Data Distribution Policies
YMatrix supports three core data distribution policies that determine how data is stored across cluster nodes, directly affecting query performance and cluster stability:
Distribution Policy Overview
| Distribution Method |
Use Case |
Advantages |
Disadvantages |
| HASH |
Large tables involved in equality joins on the distribution key |
Rows with the same key value reside on the same node, enabling efficient equality joins |
Poor randomness in key values may cause data skew |
| RANDOM |
Large tables that do not require joins and lack a suitable distribution key |
More uniform data distribution, reducing the risk of skew |
No predictable data placement; the optimizer cannot leverage distribution patterns for optimization |
| REPLICATED |
Small tables that are infrequently updated but frequently joined or indexed |
A full copy of the table exists on every node |
Consumes more storage space |
Hash Distribution (HASH)
How It Works
- One or more columns are specified as the distribution key when creating the table.
- When inserting data, the system computes a hash value based on the distribution key and maps the row to a specific segment node.
- NULL values are hashed and assigned to a specific segment like any other value, ensuring consistent distribution behavior.
Key Advantages
- Uniform data distribution: A high-cardinality distribution key prevents hotspots caused by excessive data on a single node.

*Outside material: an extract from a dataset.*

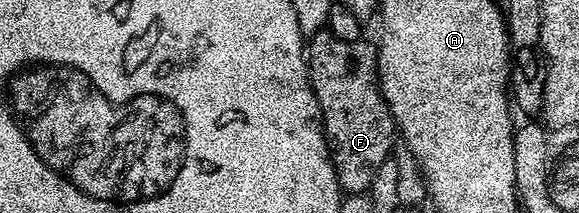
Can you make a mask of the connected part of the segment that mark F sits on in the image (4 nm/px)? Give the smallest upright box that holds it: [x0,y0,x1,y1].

- Excellent query performance: Equality queries (
WHERE column = value) can directly target the relevant segment without scanning other nodes.
- Efficient JOINs: When joining multiple tables on the same distribution key, inter-segment data movement is minimized, improving join speed.
Use Cases
- Most business tables (entity tables, fact tables), especially those with frequent queries and large data volumes.
- Scenarios requiring frequent equality queries or multi-table JOINs (e.g., financial systems, e-commerce order systems).
- Tables with a clear, high-cardinality query dimension.
Random Distribution (RANDOM)
How It Works
- Data is randomly assigned to segment nodes during insertion.
- No distribution key is required; the system automatically ensures even distribution across nodes.
Key Advantages
- Completely uniform data distribution with no hotspots.
- Simple configuration—no need to design a distribution key.
Use Cases
- ETL temporary tables and intermediate processing tables.
- Test tables or small tables with low query frequency.
- Tables without clear query dimensions and no need for multi-table joins.
Notes
- JOINs between tables require data redistribution across all nodes, resulting in lower performance. Not suitable for core business tables.
Replicated Distribution (REPLICATED)
How It Works
- A complete copy of the table is stored on every segment node in the cluster.
- Queries can read data directly from the local node without inter-node communication.
Key Advantages
- Extremely high single-node query performance: No data movement is required, leading to fast response times.
Use Cases
- Small tables (typically under 100 MB), such as dimension tables, code lookup tables, or configuration tables.
- Frequently queried small tables (e.g., account charts, user role tables).
- Dimension tables that join with many other tables (e.g., GIS reference tables).
Notes
- High storage overhead: Data redundancy scales linearly with the number of nodes.
- Lower write performance: All node copies must be updated synchronously, making it unsuitable for tables with frequent writes.